We think it’s terrific, as long as it’s relevant and interesting. Take a listen to what Gimlet Creative are doing for Microsoft and Virgin Atlantic. They’re not ads, they’re great to listen to. AutoCentral on CliffCentral is our motoring show, hosted by the guys from AutoTrader — and it’s really good, because they are so passionate about cars. T-Systems also host their own podcast during which they interview ‘disrupters’ in the industry.
4What does the local landscape look like? How is the local popularity of podcasting growing? Do you need to aim your content at an international audience?

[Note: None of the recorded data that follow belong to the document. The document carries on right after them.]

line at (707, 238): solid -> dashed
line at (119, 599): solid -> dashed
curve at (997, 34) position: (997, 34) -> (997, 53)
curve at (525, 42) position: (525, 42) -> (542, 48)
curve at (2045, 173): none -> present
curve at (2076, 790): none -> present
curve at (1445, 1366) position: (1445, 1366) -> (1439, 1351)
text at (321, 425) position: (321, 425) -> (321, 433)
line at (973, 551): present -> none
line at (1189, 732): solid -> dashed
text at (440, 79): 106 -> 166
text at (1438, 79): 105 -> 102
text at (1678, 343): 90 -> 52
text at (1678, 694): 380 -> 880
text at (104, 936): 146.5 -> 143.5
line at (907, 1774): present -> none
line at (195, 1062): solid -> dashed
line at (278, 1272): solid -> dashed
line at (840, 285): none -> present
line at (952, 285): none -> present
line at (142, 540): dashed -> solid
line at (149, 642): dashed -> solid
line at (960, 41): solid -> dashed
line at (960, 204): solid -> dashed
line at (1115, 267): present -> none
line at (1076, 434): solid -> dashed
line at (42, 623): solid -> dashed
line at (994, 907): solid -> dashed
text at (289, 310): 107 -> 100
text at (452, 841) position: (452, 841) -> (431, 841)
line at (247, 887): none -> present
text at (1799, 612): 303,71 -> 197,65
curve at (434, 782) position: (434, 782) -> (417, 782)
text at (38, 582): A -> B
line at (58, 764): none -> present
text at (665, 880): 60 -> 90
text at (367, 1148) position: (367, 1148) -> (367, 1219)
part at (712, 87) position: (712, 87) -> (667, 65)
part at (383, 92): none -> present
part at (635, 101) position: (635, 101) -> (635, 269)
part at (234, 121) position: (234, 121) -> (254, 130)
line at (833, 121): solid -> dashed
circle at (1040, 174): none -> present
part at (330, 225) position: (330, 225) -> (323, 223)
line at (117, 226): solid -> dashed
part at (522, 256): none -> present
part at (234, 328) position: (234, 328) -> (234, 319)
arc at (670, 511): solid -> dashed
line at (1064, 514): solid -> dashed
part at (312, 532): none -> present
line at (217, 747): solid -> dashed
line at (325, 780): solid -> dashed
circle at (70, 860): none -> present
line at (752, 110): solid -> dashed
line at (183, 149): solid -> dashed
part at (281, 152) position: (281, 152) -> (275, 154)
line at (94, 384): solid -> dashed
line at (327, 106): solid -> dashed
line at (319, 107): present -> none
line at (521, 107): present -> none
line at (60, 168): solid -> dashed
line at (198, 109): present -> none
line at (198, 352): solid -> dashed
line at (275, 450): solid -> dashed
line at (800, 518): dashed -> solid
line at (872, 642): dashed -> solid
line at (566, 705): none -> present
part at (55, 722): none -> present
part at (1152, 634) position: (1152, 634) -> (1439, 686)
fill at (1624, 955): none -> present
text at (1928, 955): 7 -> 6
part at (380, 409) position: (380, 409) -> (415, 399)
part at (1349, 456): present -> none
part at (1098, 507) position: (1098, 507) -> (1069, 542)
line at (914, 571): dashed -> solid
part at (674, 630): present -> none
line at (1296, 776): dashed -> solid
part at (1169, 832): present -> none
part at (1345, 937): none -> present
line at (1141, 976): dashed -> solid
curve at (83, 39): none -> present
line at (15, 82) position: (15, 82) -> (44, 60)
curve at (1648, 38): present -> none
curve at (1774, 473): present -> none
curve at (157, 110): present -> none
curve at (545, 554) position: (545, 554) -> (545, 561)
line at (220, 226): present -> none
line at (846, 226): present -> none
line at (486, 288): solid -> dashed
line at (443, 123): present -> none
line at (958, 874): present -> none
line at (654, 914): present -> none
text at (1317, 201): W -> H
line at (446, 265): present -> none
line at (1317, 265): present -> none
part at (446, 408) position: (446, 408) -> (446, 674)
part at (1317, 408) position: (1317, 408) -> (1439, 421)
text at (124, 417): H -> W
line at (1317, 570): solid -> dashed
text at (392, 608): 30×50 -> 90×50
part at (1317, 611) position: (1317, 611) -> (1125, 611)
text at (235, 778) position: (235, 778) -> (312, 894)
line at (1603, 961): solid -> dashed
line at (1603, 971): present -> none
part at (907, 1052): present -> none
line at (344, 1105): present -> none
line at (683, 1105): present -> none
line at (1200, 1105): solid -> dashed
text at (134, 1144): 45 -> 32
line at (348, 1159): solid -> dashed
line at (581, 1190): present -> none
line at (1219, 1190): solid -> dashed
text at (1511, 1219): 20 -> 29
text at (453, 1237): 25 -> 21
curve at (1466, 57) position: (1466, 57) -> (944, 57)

Local service providers have told us that podcasting in South Africa doubled from 2014 to 2016 and keeps growing incrementally. In the US, podcasting has increased by 70% year on year for the last three years. That makes it the fastest growing medium of all. Our audiences are local and international. They choose us, we don’t target them.
5What is it about podcasting that you think sets it apart from other channels/mediums? What are its strengths, and what are its weaknesses?
Podcasting is replacing long-form journalism. People don’t have time to read reams of stuff. You can listen to a podcast while you’re driving, cooking or training. Also, mainstream media try to be everything to everyone. As Dion Chang recently told me in an interview, individuality is the way of the future — and niched content will become much more sought after than bland content crafted to appeal to the masses.
6What are some of the challenges of doing a regular podcast that people don’t tend to think of starting out?
Keeping content fresh, unique and relevant. That sounds easy, but it’s hard to consistently up your game and keep delivering. Listening to podcasts is an active choice — people don’t stumble upon them like you stumble upon a music radio show. That means the audience are discerning; they understand all the choices they have.